Barre de L’Isle

Barre de l’Isle Forest Reserve is open everyday, though you will need to call ahead and make a reservation if you want access.

Cost: While access onto the site is free, you can hire a tour guide for $US 10.

Phone: (758) 450-2231

Length: The hiking trail is 1 mile. Time: 1 hour for the trail, another hour to climb the mountain. Difficulty: 2-3.

Trailhead: Southeast of Marigot Bay. Look for the sign marking the trailhead on the road that links Castries and the East Coast village of Dennery . The trailhead is about a 25-minute drive from Castries and mid-way between the two towns. Pay your EC$25 at the ranger’s hut. This is an easy trail but take a guide to identify the plants and trees.

There are 2 trails here. The mildly steep one leading up 438-meter Mount La Combe is located near the main trailhead. The Barre de L’Isle trail follows the ridge that runs down the center of the island and divides St. Lucia into its eastern and western halves.

The hilly trail, which alternates between a thick tree canopy and open area, provides excellent views of the interior highlands. Cul-de-Sac Valley is to the west; Mt. Parasol, Grand Bois Forest and the Caribbean are to the southwest.

On the northeast is La Sorciere Mountain, which has an interesting tale behind its name. It is named after the great sorceress who lives in the mountain range and is notorious for seducing men to leave all else and stay with her forever.

A small cave near the summit looks down into the Mabouya Valley. Mabouya is an Amerindian name for calling up evil spirits, so this area has had a bad reputation for centuries. The tiny cave is said to be haunted. Many years ago a man was robbed and killed and his body dragged into the cave.

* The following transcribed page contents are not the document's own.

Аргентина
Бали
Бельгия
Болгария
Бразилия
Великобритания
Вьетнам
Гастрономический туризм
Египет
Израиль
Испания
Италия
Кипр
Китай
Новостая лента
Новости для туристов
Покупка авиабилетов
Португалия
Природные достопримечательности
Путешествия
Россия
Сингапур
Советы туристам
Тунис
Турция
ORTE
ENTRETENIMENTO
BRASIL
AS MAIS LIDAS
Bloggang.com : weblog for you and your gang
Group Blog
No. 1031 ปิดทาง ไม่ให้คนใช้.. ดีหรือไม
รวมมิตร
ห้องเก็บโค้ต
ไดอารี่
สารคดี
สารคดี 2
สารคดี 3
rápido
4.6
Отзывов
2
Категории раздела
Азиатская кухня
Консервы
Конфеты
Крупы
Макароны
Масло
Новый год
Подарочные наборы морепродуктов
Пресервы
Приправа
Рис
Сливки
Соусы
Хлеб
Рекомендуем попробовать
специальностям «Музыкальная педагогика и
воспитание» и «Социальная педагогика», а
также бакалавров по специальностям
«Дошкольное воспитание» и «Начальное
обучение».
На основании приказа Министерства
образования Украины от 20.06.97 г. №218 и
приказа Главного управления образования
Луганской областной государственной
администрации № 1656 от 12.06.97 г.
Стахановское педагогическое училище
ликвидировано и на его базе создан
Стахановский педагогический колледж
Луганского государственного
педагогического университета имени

His restless soul now seeks revenge, so every full moon his ghost stalks the region, hoping to find a descendant of his killer so he can extract his own vengeance. As long as you have a guilt-free pedigree, the ghost will not harmyou.

As we’re telling ghost stories–and St. Lucia has many spirits said to roam the island after dark–I should warn you about La Jablesse, another one of those fatally attractive supernatural women.

Unlike many spirits, La Jablesse prefers a matinee schedule, appearing only during the day, not at night. She is incredibly beautiful, with long black hair flowing to her waist.

She has one obvious flaw: a cow foot that she conceals under her clothing. She generally dresses in either a long robe or in tight, figure-enhancing jeans (and how do you hide a cow foot in those?).

La Jablesse is known for stealing men away from their wives and girlfriends, treating the hapless victims to a passionate, sex-drenched experience and then stealing their spirits. It’s said that such a man is never seen again.

The sociological implications of this story are profound: La Jablesse is always described as either Indian or Caucasian, never Negro. At one time, men and boys in rural areas were taught never to entertain any beautiful strange woman who might accost them. She could be La Jablesse.

How do you tell if La Jablesse or just a mortal woman of extraordinary beauty is accosting you? The answer is easy if you have a cigarette or a dog. La Jablesse is afraid of smoke; and dogs will scare her away.